Rene Redman, the group's executive director, reportedly was ready to ask for $2 million more for the next two years, to be used to investigate Tehran's harsh response to protests against the June 12 election, which many say was rigged in favor of President Mahmud Ahmadinejad.

But this week the Iran Human Rights Documentation Center learned it will get no money for the foreseeable future.

The funding cutoff comes as the United States is negotiating directly with Iran about its nuclear program, which many Western governments believe is aimed at developing nuclear weapons. It's the first such contact between the two countries in three decades.

'Minor Concession'

Ted Galen Carpenter is the vice president for defense and foreign policy studies at the Cato Institute, a private policy research center in Washington. He sees the de-funding as a gesture to establish Washington's good will in the talks -- and a rather small gesture at that.

"It's a relatively minor concession, all things considered," Carpenter says. "Programs like that are more designed to make Americans feel noble and honorable than they are actually designed to achieve results. And what the Obama administration has done, I think, is return to the more mainstream approach in U.S. foreign policy, which is to focus on the external behavior of troublesome regimes, not on the internal behavior."

Carpenter stresses that while the U.S. government shouldn't be indifferent to human rights issues, he says it can't allow that concern to eclipse more pressing U.S. security matters. And confronting Iran on its nuclear program is definitely in the U.S. interest, he says.

"[Cutting the group's funding is] an essential precondition to make any progress on issues that are far more important to the interests of the United States," he says. "In other words, for America's security and well-being, we need to be far more concerned about Iran's behavior on the nuclear issue, and also on such matters as Tehran's policy toward a fragile Iraq and an even more fragile Afghanistan, where we have major military commitments."

That doesn't mean this gesture guarantees that Iran will negotiate in good faith, Carpenter says.

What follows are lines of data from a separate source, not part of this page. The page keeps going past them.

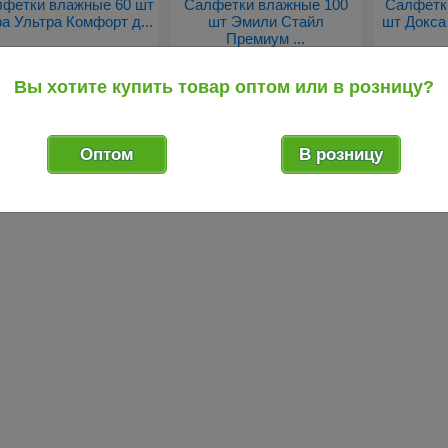
фетки влажные 60 шт
Салфетки влажные 100
Салфетк
а Ультра Комфорт д...
шт Эмили Стайл
шт Докса
Премиум ...
Вы хотите купить товар оптом или в розницу?
редыдущий товар
Оптом
В розницу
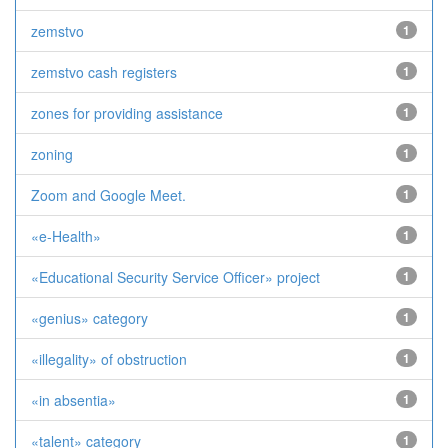
zemstvo
1
zemstvo cash registers
1
zones for providing assistance
1
zoning
1
Zoom and Google Meet.
1
«e-Health»
1
«Educational Security Service Officer» project
1
«genius» category
1
«illegality» of obstruction
1
«in absentia»
1
«talent» category
1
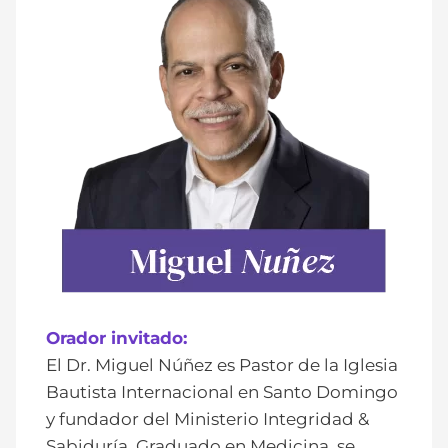
Orador invitado:
El Dr. Miguel Núñez es Pastor de la Iglesia
Bautista Internacional en Santo Domingo
y fundador del Ministerio Integridad &
Sabiduría. Graduado en Medicina, se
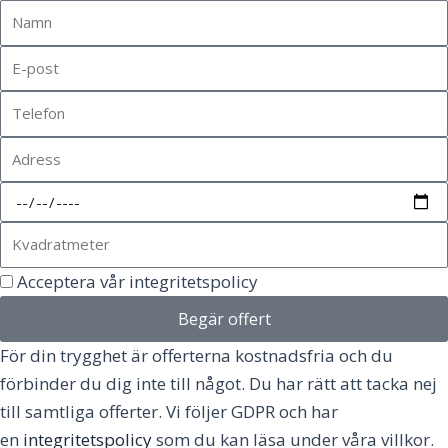
Acceptera vår integritetspolicy
Begär offert
För din trygghet är offerterna kostnadsfria och du
förbinder du dig inte till något. Du har rätt att tacka nej
till samtliga offerter. Vi följer GDPR och har
en
integritetspolicy
som du kan läsa under våra villkor.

But he argues that making no concessions probably would lead to fruitless talks between the two countries.

'We Should Care'

Others disagree.

Omid Memarian, a researcher for Human Rights Watch's Middle East/North Africa Division, says the very idea of cutting funds to a human rights group focusing on Iran shows that the administration of U.S. President Barack Obama has its priorities backwards.

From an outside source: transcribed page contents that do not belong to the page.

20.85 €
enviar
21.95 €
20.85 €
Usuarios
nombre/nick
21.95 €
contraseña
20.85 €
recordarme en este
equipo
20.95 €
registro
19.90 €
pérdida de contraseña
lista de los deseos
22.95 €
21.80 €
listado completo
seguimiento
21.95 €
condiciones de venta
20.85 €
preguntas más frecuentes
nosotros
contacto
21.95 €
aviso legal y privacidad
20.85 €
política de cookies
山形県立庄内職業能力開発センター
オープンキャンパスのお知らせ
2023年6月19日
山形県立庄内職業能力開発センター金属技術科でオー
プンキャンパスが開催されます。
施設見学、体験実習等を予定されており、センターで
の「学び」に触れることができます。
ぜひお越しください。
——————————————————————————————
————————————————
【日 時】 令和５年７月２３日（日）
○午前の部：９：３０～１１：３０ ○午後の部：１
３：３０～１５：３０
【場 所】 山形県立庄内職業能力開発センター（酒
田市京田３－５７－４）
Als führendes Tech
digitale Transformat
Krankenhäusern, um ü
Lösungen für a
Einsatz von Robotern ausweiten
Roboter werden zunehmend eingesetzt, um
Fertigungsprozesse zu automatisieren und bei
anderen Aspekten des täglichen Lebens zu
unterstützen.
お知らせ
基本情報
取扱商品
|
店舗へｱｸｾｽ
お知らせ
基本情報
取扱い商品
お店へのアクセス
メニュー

"I think for the United States, the nuclear issue has the first priority and human rights are considered as a domestic issue for Iranians," Memarian says. "But we are living in a global world, and as we care for people in Darfur and people in Bosnia, we should care about people in Iran and the way they are treated by their government."

Memarian concedes that the nuclear talks are important, and that the United States has to go out of its way to ensure that Iran takes the discussions seriously. But he says that doesn't mean that Washington has to ignore another critical issue in Iran.

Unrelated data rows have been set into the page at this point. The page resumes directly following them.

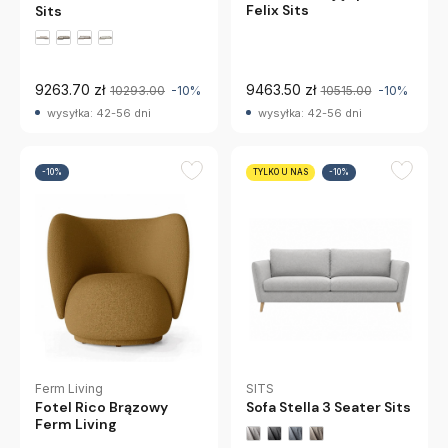
Felix Sits
Sits
9263.70 zł
9463.50 zł
10293.00
-10%
10515.00
-10%
wysyłka: 42-56 dni
wysyłka: 42-56 dni
-10%
TYLKO U NAS
-10%
Ferm Living
SITS
Fotel Rico Brązowy
Sofa Stella 3 Seater Sits
Ferm Living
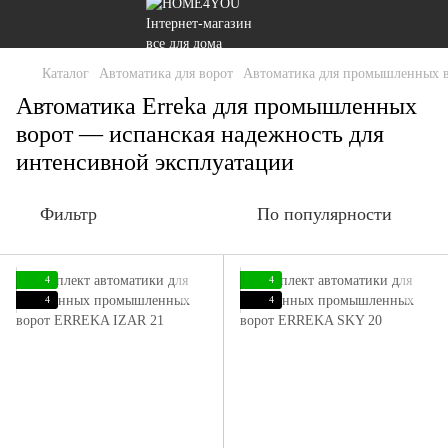
Каталог
Автоматика для ворот
Автоматика для промышленных 
Автоматика Erreka для промышленных
ворот — испанская надежность для
интенсивной эксплуатации
Фильтр
По популярности
4
4
4
4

"I think the Obama administration is in a very tricky situation," Memarian says.

"On one hand, Iran's nuclear program is a matter of international security and the concern of many countries. On the other hand, the brutality of the Iranian government after the election should not be forgotten. And I think [Iran and the United States] can talk about both issues at the same time, and it's not like they first have to talk about the nuclear issues and then talk about human rights."